I'm a C++ programmer using a setup consisting of cc-mode and CEDET and of course our beloved emacs (v24.2).
A feature I'm missing is a function that moves point fast through a list of arguments. Consider this example:
void takesManyArgs( int a1, int a2, int a3, std::pair<int,int> a4, int a5 ){
// does something nifty!
}
// [...]
takesManyArgs( b1, b2, b3, make_pair( b4, b5 ), b6 );
Where point is just before the first int. Now I'd like to an easy way to quickly move through the list of arguments, i.e. a forward-argument (and backward-argument aswell) function that moves right before the first non-whitespace character past the comma (the argument separator).
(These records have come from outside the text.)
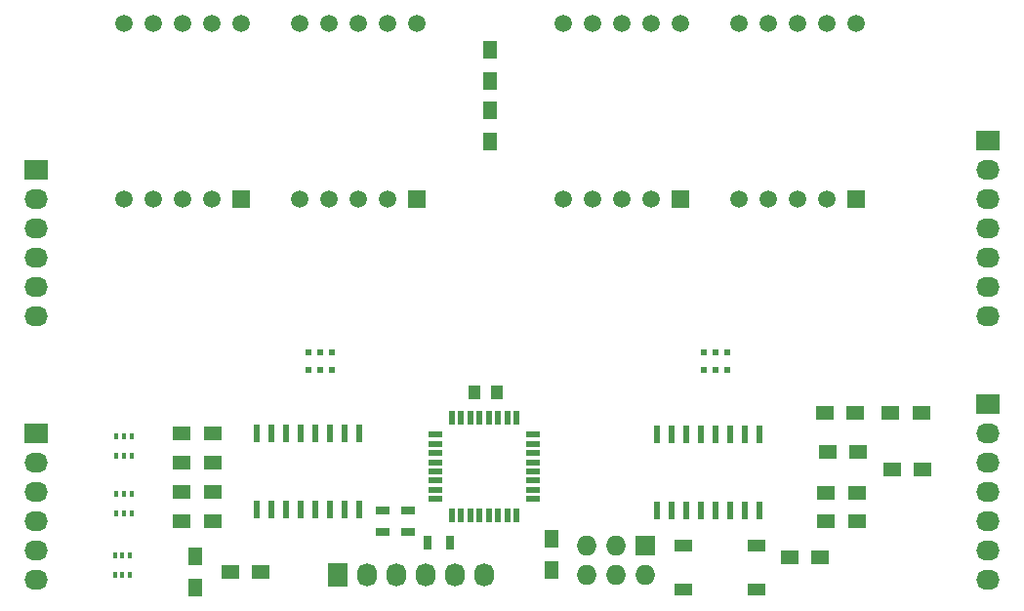
<source format=gts>
G04 #@! TF.FileFunction,Soldermask,Top*
%FSLAX46Y46*%
G04 Gerber Fmt 4.6, Leading zero omitted, Abs format (unit mm)*
G04 Created by KiCad (PCBNEW 0.201508140901+6091~28~ubuntu14.04.1-product) date Tue 08 Dec 2015 09:17:10 PM CET*
%MOMM*%
G01*
G04 APERTURE LIST*
%ADD10C,0.100000*%
%ADD11R,1.500000X1.500000*%
%ADD12C,1.500000*%
%ADD13R,2.032000X1.727200*%
%ADD14O,2.032000X1.727200*%
%ADD15R,0.300000X0.525000*%
%ADD16R,1.300000X1.500000*%
%ADD17R,1.500000X1.300000*%
%ADD18R,0.600000X1.600000*%
%ADD19R,0.600000X1.500000*%
%ADD20R,1.727200X1.727200*%
%ADD21O,1.727200X1.727200*%
%ADD22R,0.600000X1.200000*%
%ADD23R,1.200000X0.600000*%
%ADD24R,1.300000X0.700000*%
%ADD25R,0.700000X1.300000*%
%ADD26R,1.000000X1.250000*%
%ADD27R,1.727200X2.032000*%
%ADD28O,1.727200X2.032000*%
%ADD29C,0.609600*%
%ADD30R,1.600000X1.000000*%
G04 APERTURE END LIST*
D10*
D11*
X190500000Y-63500000D03*
D12*
X187960000Y-63500000D03*
X185420000Y-63500000D03*
X182880000Y-63500000D03*
X180340000Y-63500000D03*
X180340000Y-48260000D03*
X182880000Y-48260000D03*
X185420000Y-48260000D03*
X187960000Y-48260000D03*
X190500000Y-48260000D03*
D11*
X175260000Y-63500000D03*
D12*
X172720000Y-63500000D03*
X170180000Y-63500000D03*
X167640000Y-63500000D03*
X165100000Y-63500000D03*
X165100000Y-48260000D03*
X167640000Y-48260000D03*
X170180000Y-48260000D03*
X172720000Y-48260000D03*
X175260000Y-48260000D03*
D11*
X152400000Y-63500000D03*
D12*
X149860000Y-63500000D03*
X147320000Y-63500000D03*
X144780000Y-63500000D03*
X142240000Y-63500000D03*
X142240000Y-48260000D03*
X144780000Y-48260000D03*
X147320000Y-48260000D03*
X149860000Y-48260000D03*
X152400000Y-48260000D03*
D11*
X137160000Y-63500000D03*
D12*
X134620000Y-63500000D03*
X132080000Y-63500000D03*
X129540000Y-63500000D03*
X127000000Y-63500000D03*
X127000000Y-48260000D03*
X129540000Y-48260000D03*
X132080000Y-48260000D03*
X134620000Y-48260000D03*
X137160000Y-48260000D03*
D13*
X119380000Y-83820000D03*
D14*
X119380000Y-86360000D03*
X119380000Y-88900000D03*
X119380000Y-91440000D03*
X119380000Y-93980000D03*
X119380000Y-96520000D03*
D13*
X201930000Y-81280000D03*
D14*
X201930000Y-83820000D03*
X201930000Y-86360000D03*
X201930000Y-88900000D03*
X201930000Y-91440000D03*
X201930000Y-93980000D03*
X201930000Y-96520000D03*
D15*
X127000000Y-84125500D03*
X127000000Y-85800500D03*
X127650000Y-85800500D03*
X126350000Y-85800500D03*
X126350000Y-84125500D03*
X127650000Y-84125500D03*
X127000000Y-89078500D03*
X127000000Y-90753500D03*
X127650000Y-90753500D03*
X126350000Y-90753500D03*
X126350000Y-89078500D03*
X127650000Y-89078500D03*
X126873000Y-94412500D03*
X126873000Y-96087500D03*
X127523000Y-96087500D03*
X126223000Y-96087500D03*
X126223000Y-94412500D03*
X127523000Y-94412500D03*
D16*
X164084000Y-95711000D03*
X164084000Y-93011000D03*
X158750000Y-58500000D03*
X158750000Y-55800000D03*
X158750000Y-53293000D03*
X158750000Y-50593000D03*
D17*
X132000000Y-83820000D03*
X134700000Y-83820000D03*
X132000000Y-86360000D03*
X134700000Y-86360000D03*
X132000000Y-88900000D03*
X134700000Y-88900000D03*
X132000000Y-91440000D03*
X134700000Y-91440000D03*
X136191000Y-95885000D03*
X138891000Y-95885000D03*
D16*
X133223000Y-97235000D03*
X133223000Y-94535000D03*
D17*
X190707000Y-85471000D03*
X188007000Y-85471000D03*
X196295000Y-86995000D03*
X193595000Y-86995000D03*
X190580000Y-89027000D03*
X187880000Y-89027000D03*
X190580000Y-91440000D03*
X187880000Y-91440000D03*
X187405000Y-94615000D03*
X184705000Y-94615000D03*
X190453000Y-82042000D03*
X187753000Y-82042000D03*
X196168000Y-82042000D03*
X193468000Y-82042000D03*
D18*
X147447000Y-83822000D03*
X146177000Y-83822000D03*
X144907000Y-83822000D03*
X143637000Y-83822000D03*
X142367000Y-83820000D03*
D19*
X141097000Y-83822000D03*
D18*
X139827000Y-83822000D03*
X138557000Y-83822000D03*
X138557000Y-90422000D03*
X139827000Y-90422000D03*
X141097000Y-90422000D03*
X142367000Y-90422000D03*
X143637000Y-90422000D03*
X144907000Y-90422000D03*
X146177000Y-90422000D03*
X147447000Y-90422000D03*
X173228000Y-90549000D03*
X174498000Y-90549000D03*
X175768000Y-90549000D03*
X177038000Y-90549000D03*
X178308000Y-90551000D03*
D19*
X179578000Y-90549000D03*
D18*
X180848000Y-90549000D03*
X182118000Y-90549000D03*
X182118000Y-83949000D03*
X180848000Y-83949000D03*
X179578000Y-83949000D03*
X178308000Y-83949000D03*
X177038000Y-83949000D03*
X175768000Y-83949000D03*
X174498000Y-83949000D03*
X173228000Y-83949000D03*
D20*
X172212000Y-93599000D03*
D21*
X172212000Y-96139000D03*
X169672000Y-93599000D03*
X169672000Y-96139000D03*
X167132000Y-93599000D03*
X167132000Y-96139000D03*
D13*
X119380000Y-60960000D03*
D14*
X119380000Y-63500000D03*
X119380000Y-66040000D03*
X119380000Y-68580000D03*
X119380000Y-71120000D03*
X119380000Y-73660000D03*
D13*
X201930000Y-58420000D03*
D14*
X201930000Y-60960000D03*
X201930000Y-63500000D03*
X201930000Y-66040000D03*
X201930000Y-68580000D03*
X201930000Y-71120000D03*
X201930000Y-73660000D03*
D22*
X161042000Y-82491000D03*
X160242000Y-82491000D03*
X159442000Y-82491000D03*
X158642000Y-82491000D03*
X157842000Y-82491000D03*
X157042000Y-82491000D03*
X156242000Y-82491000D03*
X155442000Y-82491000D03*
D23*
X153992000Y-83941000D03*
X153992000Y-84741000D03*
X153992000Y-85541000D03*
X153992000Y-86341000D03*
X153992000Y-87141000D03*
X153992000Y-87941000D03*
X153992000Y-88741000D03*
X153992000Y-89541000D03*
D22*
X155442000Y-90991000D03*
X156242000Y-90991000D03*
X157042000Y-90991000D03*
X157842000Y-90991000D03*
X158642000Y-90991000D03*
X159442000Y-90991000D03*
X160242000Y-90991000D03*
X161042000Y-90991000D03*
D23*
X162492000Y-89541000D03*
X162492000Y-88741000D03*
X162492000Y-87941000D03*
X162492000Y-87141000D03*
X162492000Y-86341000D03*
X162492000Y-85541000D03*
X162492000Y-84741000D03*
X162492000Y-83941000D03*
D24*
X149479000Y-92390000D03*
X149479000Y-90490000D03*
X151638000Y-92390000D03*
X151638000Y-90490000D03*
D25*
X153355000Y-93345000D03*
X155255000Y-93345000D03*
D26*
X157369000Y-80264000D03*
X159369000Y-80264000D03*
D27*
X145542000Y-96139000D03*
D28*
X148082000Y-96139000D03*
X150622000Y-96139000D03*
X153162000Y-96139000D03*
X155702000Y-96139000D03*
X158242000Y-96139000D03*
D29*
X143002000Y-78359000D03*
X144018000Y-78359000D03*
X145034000Y-78359000D03*
X144018000Y-76835000D03*
X143002000Y-76835000D03*
X145034000Y-76835000D03*
X177292000Y-78359000D03*
X178308000Y-78359000D03*
X179324000Y-78359000D03*
X178308000Y-76835000D03*
X177292000Y-76835000D03*
X179324000Y-76835000D03*
D30*
X175489000Y-93604000D03*
X181889000Y-93604000D03*
X175489000Y-97404000D03*
X181889000Y-97404000D03*
M02*

</source>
I have written a small function that does it but it's not quite the way I'd like it work:
(defun arg-forward ()
"Move point forward in the file until we hit an argument separator, i.e. comma, colon or semicolon."
(interactive)
(progn
(re-search-forward "[,]")))
In principle this function just jumps to the next comma. That's not the behaviour I want.
I'd like a function that:
,| int it will look like , |int where | marks point) |int b3 to |make_pair( int b4, int b5 ) to |int a6 where | marks point Any help from you elisp "hackers" is appreciated!
Edit: Added some clarification.
Edit2: Fixed that example "Code"
This function seems to do what you requested:
(defun arg-forward ()
"Move point forward until we hit an argument separator, the comma, colon, semicolon"
(interactive)
(condition-case nil
(let ((separator-regexp "[,:;]"))
(forward-sexp)
(while (not (or (looking-at (format "[ \t]*%s" separator-regexp))
(save-excursion (forward-char -1)
(looking-at (format "[]\"')}]*[ \t]*%s " separator-regexp)))))
(forward-sexp))
(if (looking-at separator-regexp)
(forward-char 1))
;; going forward one sexp and back puts point at front of sexp
;; essentially skipping the whitespace, but also ensuring we don't
;; jump out of a larger closing set of parentheses
(forward-sexp)
(forward-sexp -1))
(error
(beep)
(message "At end of argument list"))))
You could write a function that uses forward-sexp and checks to see if you're at one of "argument separator" or "end of argument list".
I don't seem to have an emacs handy right now, so I can't trivially check an example implementation, but with those at hand, you should be well on your way.
Untested code below:
(defun forward-argument ()
(interactive)
(let ((argument-terminator "[),]")) ;; Arguments stop at commas or close
(while (not (looking-at argument-terminator)) ;; until we're at end-of-argument...
(forward-sexp 1)))) ;; move forward
This could probably benefit from pulling the argument-terminator out into a defvar, so it's easy to make it mode-specific. It could probably benefit from having a count prefix (wrap it in a (while (> count 0) ... (setq count (1- count)) and default count to 1 if no prefix is given) and a few other things., Not to mention actually checking the code against a live emacs instead of trying to remember what arguments functions take and what they're called.